Governance

How COVID-19 is exposing children to traffickers

School closure due to COVID-19 has not only precluded many from access to education, but also from a source of shelter and nourishment

 
By Joseph Wesley
Published: Friday 04 December 2020

A village volunteer from Gharabari village near Siliguri in West Bengal alerted the police of a child marriage in the first week of July. Thirteen-year-old Sharmila (name changed) was married off to a 35-year-old man in a discreet manner at her house.

The groom had gone absconding by the time the police visited her. Sharmila was rescued and counselled to continue her schooling. Her parents were warned and a case filed under the Protection of Children from Sexual Offences Act (POCSO), 2012 Act.

Acute poverty, exacerbated by the loss of jobs and incomes due to the lockdown, pushed Sharmila’s father into the daily grind of labour work. The distress and uncertainty is often seen as a nudge to those living on the fringes to get rid of the perceived burden of feeding girl children.

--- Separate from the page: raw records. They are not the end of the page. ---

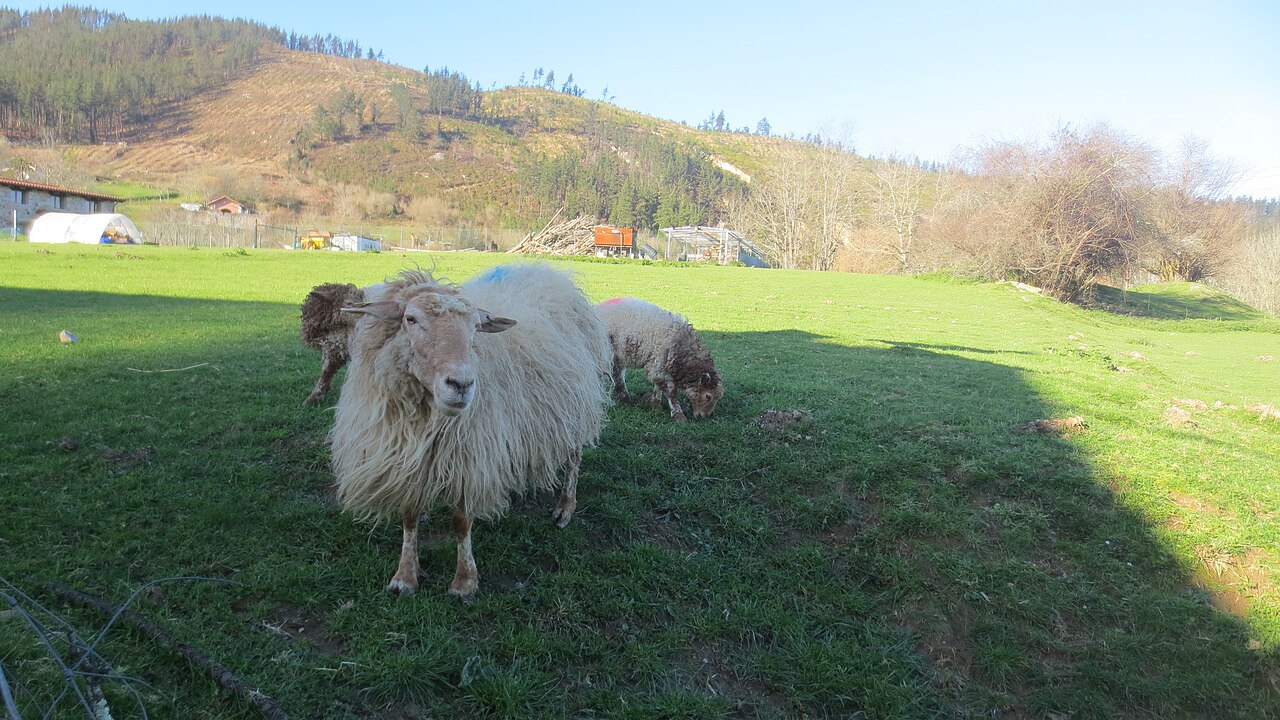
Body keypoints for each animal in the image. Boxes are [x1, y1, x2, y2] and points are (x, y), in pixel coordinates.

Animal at [329, 264, 612, 597]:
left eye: (476, 327)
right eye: (410, 319)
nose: (461, 384)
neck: (426, 416)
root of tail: (547, 273)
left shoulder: (470, 456)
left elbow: (461, 522)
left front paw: (464, 581)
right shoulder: (406, 459)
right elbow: (409, 517)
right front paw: (405, 576)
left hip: (575, 407)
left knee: (574, 458)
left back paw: (565, 508)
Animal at [595, 297, 723, 422]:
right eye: (708, 396)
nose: (705, 417)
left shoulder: (658, 367)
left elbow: (658, 387)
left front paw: (655, 405)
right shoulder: (659, 366)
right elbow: (671, 393)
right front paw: (678, 415)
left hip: (617, 358)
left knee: (617, 376)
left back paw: (625, 399)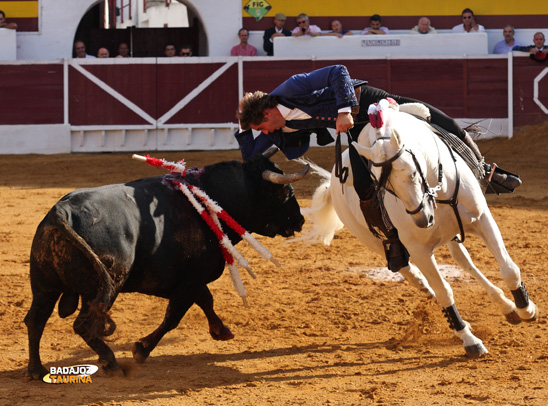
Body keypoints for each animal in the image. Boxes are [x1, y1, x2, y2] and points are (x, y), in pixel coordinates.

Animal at [25, 151, 308, 380]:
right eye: (286, 193)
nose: (300, 220)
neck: (212, 195)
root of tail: (60, 213)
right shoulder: (190, 278)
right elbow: (175, 315)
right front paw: (141, 349)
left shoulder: (191, 278)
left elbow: (205, 300)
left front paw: (221, 330)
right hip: (106, 286)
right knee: (83, 325)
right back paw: (111, 363)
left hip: (44, 285)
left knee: (36, 320)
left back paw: (36, 370)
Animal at [306, 100, 536, 356]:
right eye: (382, 185)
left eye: (412, 172)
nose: (423, 220)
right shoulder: (419, 250)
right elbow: (444, 291)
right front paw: (470, 341)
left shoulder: (482, 219)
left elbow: (508, 268)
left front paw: (526, 308)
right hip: (376, 242)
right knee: (414, 276)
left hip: (452, 234)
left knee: (464, 262)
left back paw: (506, 307)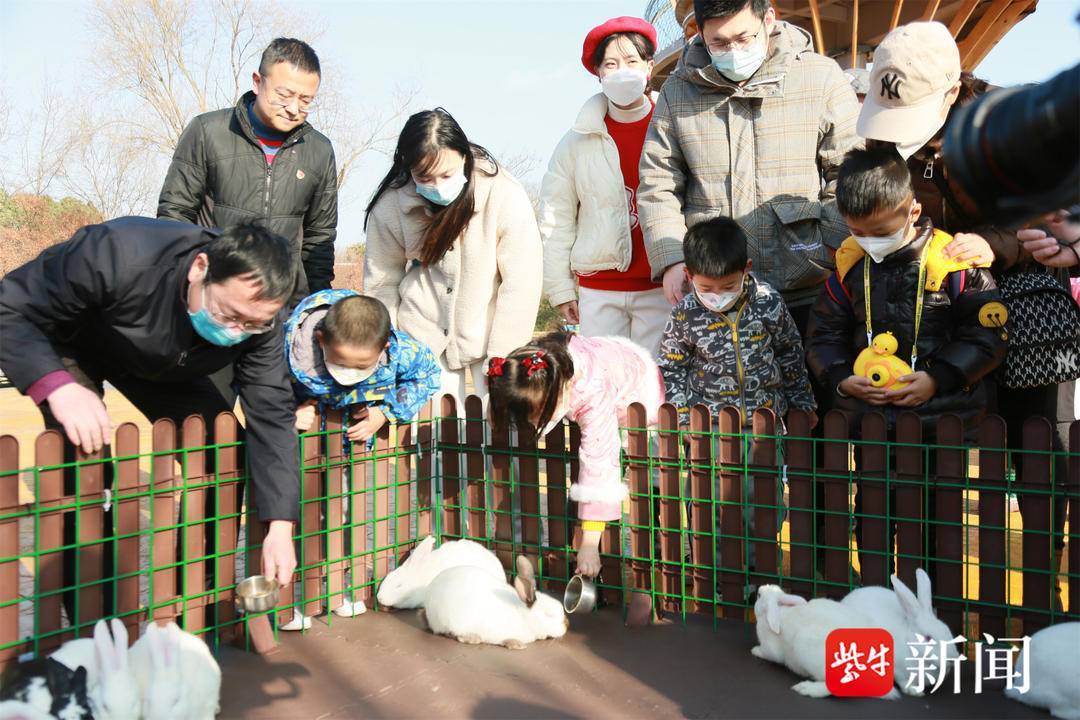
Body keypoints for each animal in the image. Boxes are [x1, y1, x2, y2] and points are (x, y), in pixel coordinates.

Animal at [419, 557, 570, 651]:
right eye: (549, 614)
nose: (567, 625)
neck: (523, 616)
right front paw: (516, 644)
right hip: (446, 619)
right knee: (447, 633)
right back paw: (472, 638)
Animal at [751, 587, 902, 699]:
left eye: (758, 595)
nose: (760, 588)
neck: (778, 611)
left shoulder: (770, 649)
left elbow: (768, 654)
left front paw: (755, 650)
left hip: (806, 647)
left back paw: (806, 688)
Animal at [842, 569, 963, 699]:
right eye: (928, 638)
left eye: (947, 630)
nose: (953, 658)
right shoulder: (899, 671)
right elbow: (904, 683)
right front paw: (915, 692)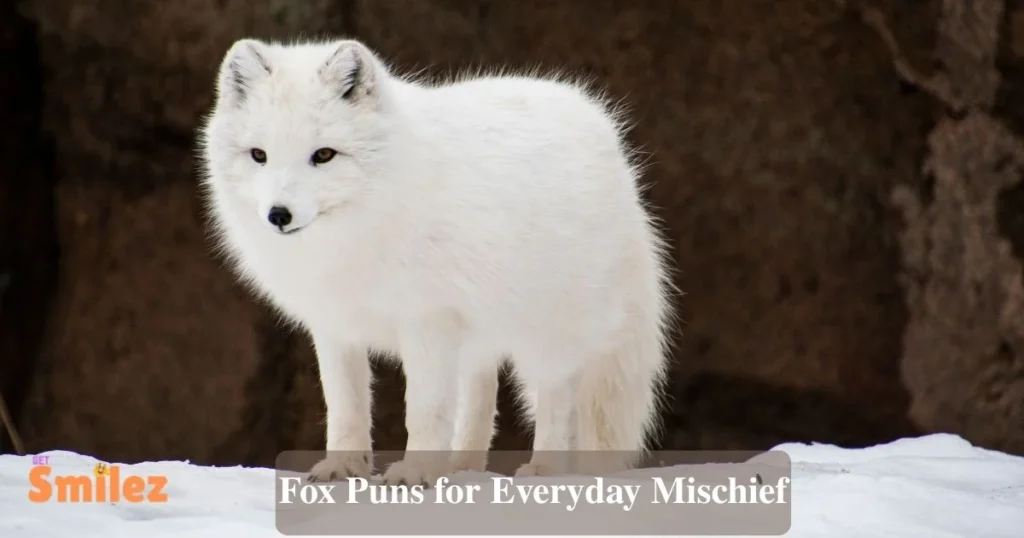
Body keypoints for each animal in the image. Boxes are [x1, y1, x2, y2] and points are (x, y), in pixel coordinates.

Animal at [197, 37, 676, 486]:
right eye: (259, 155)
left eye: (324, 155)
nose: (278, 215)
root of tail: (606, 134)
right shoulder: (335, 325)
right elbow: (345, 406)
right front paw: (344, 469)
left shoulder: (428, 320)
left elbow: (426, 410)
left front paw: (415, 475)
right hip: (480, 336)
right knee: (482, 396)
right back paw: (464, 468)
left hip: (548, 333)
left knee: (557, 400)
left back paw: (542, 469)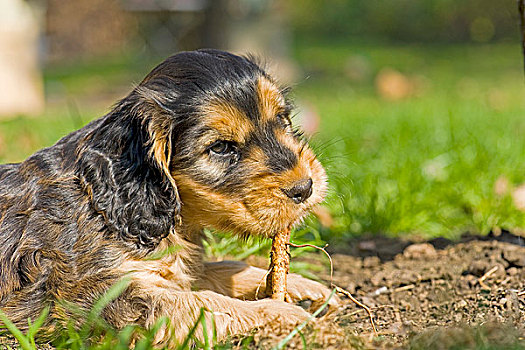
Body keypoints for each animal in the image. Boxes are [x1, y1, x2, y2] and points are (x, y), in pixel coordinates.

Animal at [0, 49, 336, 344]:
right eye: (220, 147)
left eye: (281, 119)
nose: (305, 187)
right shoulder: (103, 296)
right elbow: (204, 303)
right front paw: (282, 313)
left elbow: (220, 269)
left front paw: (306, 287)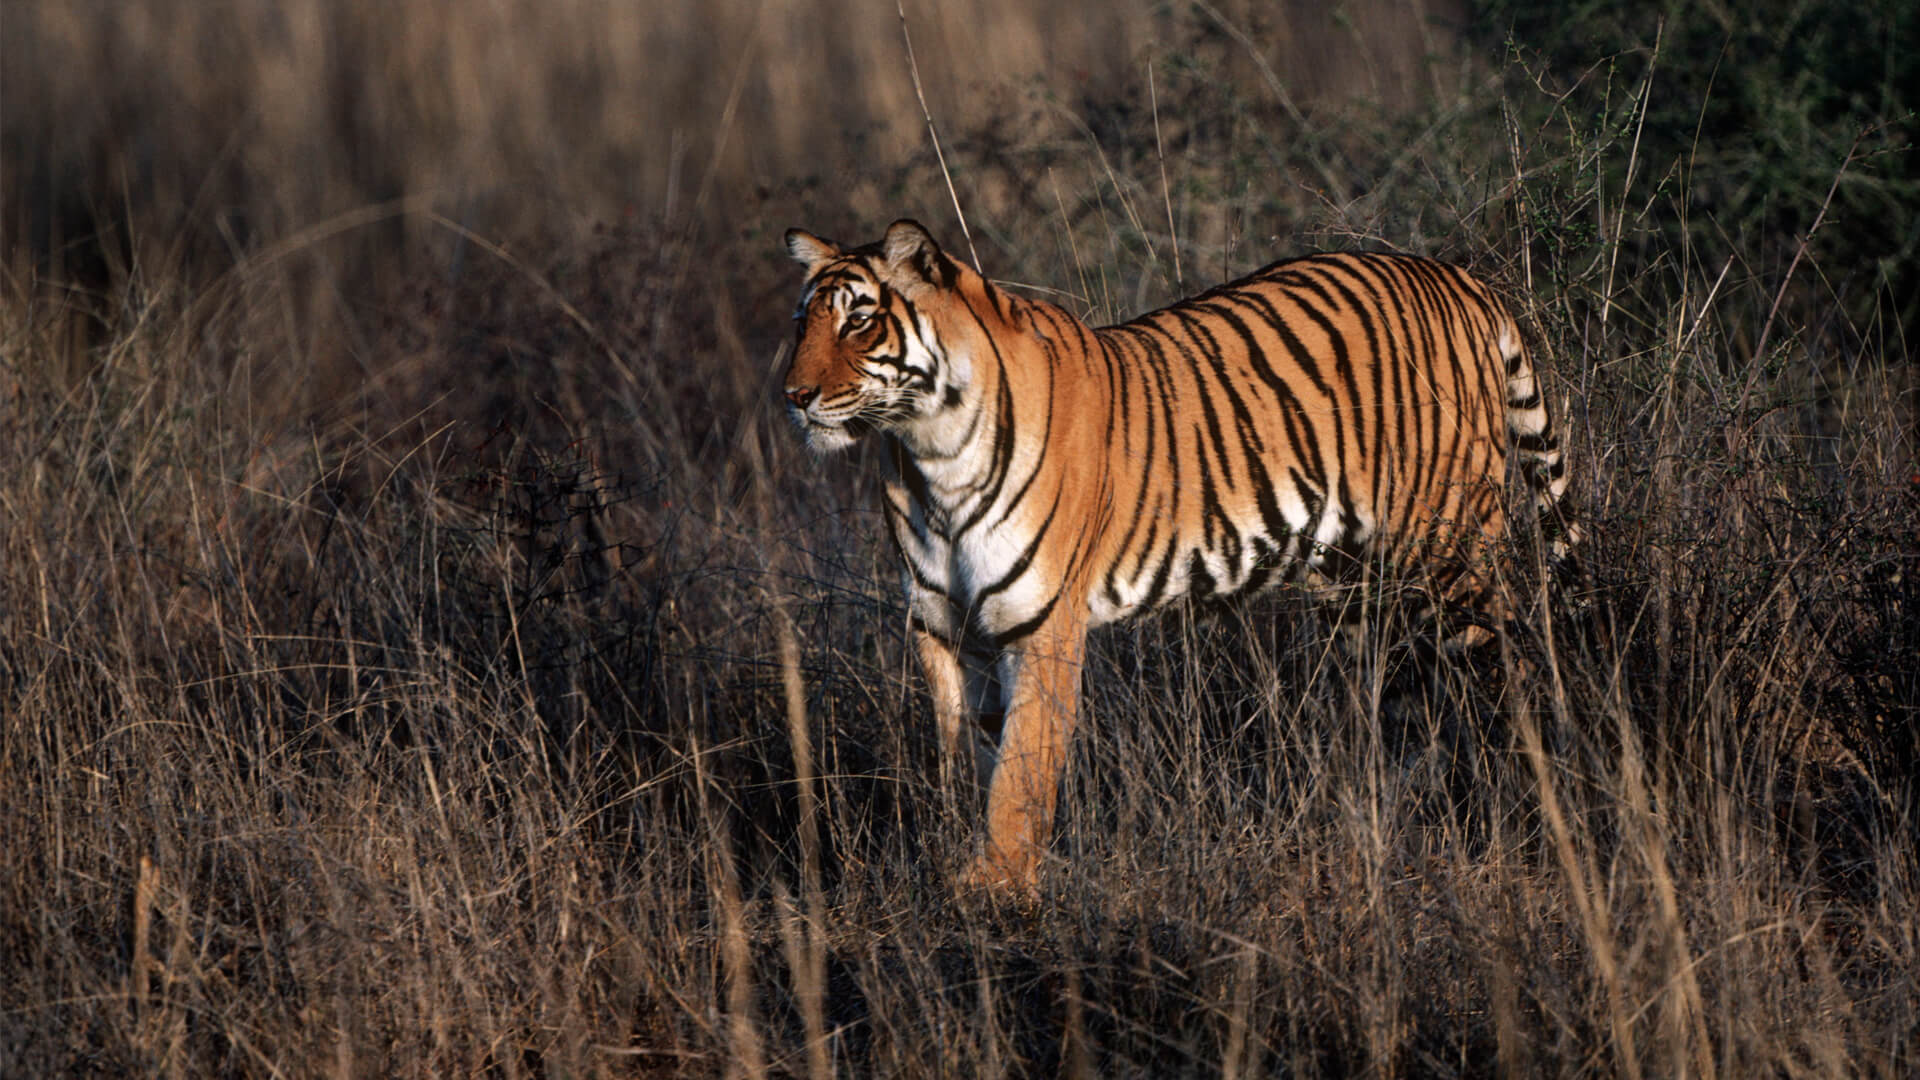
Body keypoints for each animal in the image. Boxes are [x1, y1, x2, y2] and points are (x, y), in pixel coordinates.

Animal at [779, 216, 1574, 891]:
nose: (794, 396)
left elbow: (1020, 772)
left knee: (1512, 667)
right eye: (802, 322)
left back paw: (1528, 804)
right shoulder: (945, 626)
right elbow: (966, 757)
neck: (930, 451)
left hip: (1453, 551)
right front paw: (964, 860)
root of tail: (1458, 278)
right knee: (1405, 704)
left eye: (859, 320)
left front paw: (997, 892)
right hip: (1360, 587)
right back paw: (1388, 821)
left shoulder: (1039, 625)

Several girls like Sharmila are often made to believe that they are a liability to the family. Their parents tell them that marriage is for their good and that they would be happier and peaceful later. Some victims of trafficking are also given false promises and money in advance of being abused.

They owe debt to the traffickers and are scared to run away. They are captured and enslaved into debt bondage, a cruel form of control and exploitation.

In India, about 400 million people working in the informal economy are at risk of falling deeper into poverty due to the novel coronavirus disease (COVID-19). The economic distress has made girls and young women belonging to marginalised sections extra vulnerable. 

Losses in jobs, businesses and farming, leading to economic stress, are pushing many to the fringes of poverty. And as families are being rendered helpless, the worst sufferers are invariably the children.

Children are at heightened risk of exploitation, especially since school closures have not only precluded many from access to education, but also from a main source of shelter and nourishment.

A 2018 study conducted by non-profit World Vision India revealed that Bengal has a high prevalence of child trafficking cases. The study also highlighted that 48 per cent adolescent children in the state have at least one form of vulnerability — that included cases where the child was an orphan, the primary care giver chronically sick and unable to work, etc.

In a country where priorities and actions are geared towards limiting the spread of the virus, it is easier for traffickers to hide their operations, making victims increasingly invisible. Identification of victims and subsequent referral to social protection schemes may, therefore, become more challenging.

Restrictions on movement and increased police presence and controls in the streets seem to have led to a reduction of certain types of crime. However, organised crime regularly adapts to changing circumstances.

Several criminal activities have moved over phones and internet in the COVID-19 era, taking advantage of the increased time people spend connected at home or going underground.

Crime detection and investigation are more demanding, and victims become less visible to the authorities. Services considered non-essential, including on-site police and labour inspections, may also be affected.

Governments are diverting resources to address the pandemic and the police have new tasks for the enforcement of lockdowns and social distancing, affecting their normal operational capacity. Under these conditions, there is a looming danger that investigating trafficking in persons would become a lower priority and that proactive inspection of suspect sites and cases would be reduced.

This may in turn have an impact on arrests, investigations, prosecutions and convictions, leading to a climate of practical impunity where traffickers can operate with even lower risk of detection and conviction.

A spurt in trafficking is expected once restrictions on transportation services are lifted, so the government should also focus on interdicting traffickers during transit at railway stations, bus terminals and airports.

In a situation where policing is overstretched, community-based vigilance committees should play a key role in mapping and monitoring the most vulnerable children who are at imminent risk.

The Union Ministry of Home Affairs issued guidelines to undertake such a mapping exercise under the Integrated Child Protection Scheme. Such identified children should also be linked with the various services initiated by both central as well as state government. Communities must look out for each other, support each other and report suspicious activities.

Child trafficking is the result of the failure of our societies and economies. The time has come for the government and society to unite and ensure to end child trafficking, for the greater good of our children.